GIVEN PASSAGE: Begin
In general, to achieve a rigorous correctness proof for a concurrent data structure implementation, we need mathematical machinery for specifying correctness requirements, accurately modeling a concurrent data structure implementation, and ensuring that a proof that the implementation is correct is complete and accurate. Most linearizability arguments in the literature treat at least some of this machinery informally, and as a result, it is easy to miss cases, make incorrect inferences, etc. Rigorous proofs inevitably contain an inordinate amount of mundane detail about trivial properties, making them tedious to write and to read. Therefore, computer-assisted methods for verifying implementations are required. One approach is to use a theorem prover to prove a series of assertions which together imply that an implementation is correct. Another approach is to use model checking tools,

which exhaustively check all possible executions of an implementation to ensure that each one meets speciﬁed correctness conditions. The theorem proving approach usually requires signiﬁcant human insight, while model checking is limited by the number of states of an implementation that can be explored.
GIVEN PASSAGE: End
DATASET CONTENT: Begin
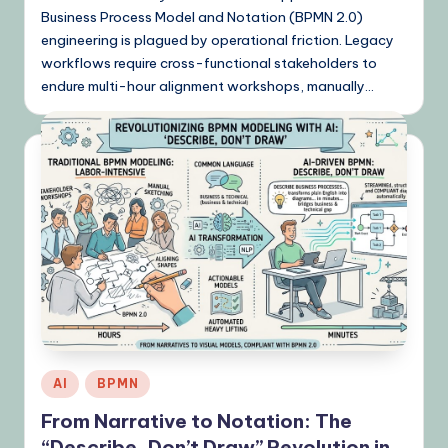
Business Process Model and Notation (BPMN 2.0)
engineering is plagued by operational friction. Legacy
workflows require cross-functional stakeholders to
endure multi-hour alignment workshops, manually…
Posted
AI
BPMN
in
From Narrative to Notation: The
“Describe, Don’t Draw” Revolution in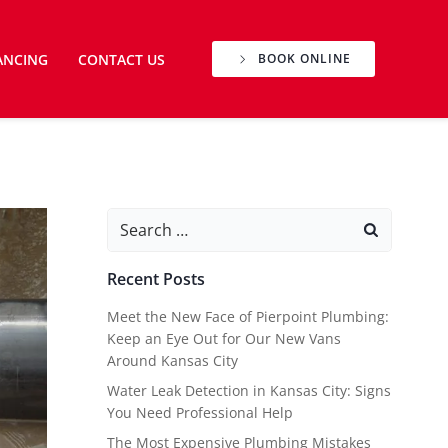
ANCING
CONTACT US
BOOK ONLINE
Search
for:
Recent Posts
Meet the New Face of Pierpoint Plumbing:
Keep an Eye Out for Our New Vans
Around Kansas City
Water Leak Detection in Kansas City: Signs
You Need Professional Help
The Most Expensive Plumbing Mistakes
DATASET CONTENT: End
- WHAT TO DO
A) According to the passage on proving concurrent data structures correct, what limits the model checking approach?
B) Resume the passage on proving concurrent data structures correct, starting after its final sentence.
The listing plays no part in the tasks.

- ANSWERS BY TASK
A) It is limited by the number of states of an implementation that can be explored.

B)
Tools of the Trade

Below we discuss three key types of tools one can use in designing concurrent data structures: locks, barriers, and transactional synchronization mechanisms. Locks and barriers are traditional low-level synchronization mechanisms that are used to restrict certain inter- leavings, making it easier to reason about implementations based on them. Transactional mechanisms seek to hide the tricky details of concurrency from programmers, allowing them to think in a more traditional sequential way.

Locks

As discussed earlier, locks are used to guarantee mutually exclusive access to (parts of) a data structure, in order to avoid “bad” interleavings. A key issue in designing a lock is what action to take when trying to acquire a lock already held by another thread. On uniprocessors, the only sensible option is to yield the processor to another thread. However, in multiprocessors, it may make sense to repeatedly attempt to acquire the lock, because the lock may soon be released by a thread executing on another processor. Locks based on this technique are called spinlocks . The choice between blocking and spinning is often a diﬃcult one because it is hard to predict how long the lock will be held. When locks are supported directly by operating systems or threads packages, information such as whether the lock-holder is currently running can be used in making this decision.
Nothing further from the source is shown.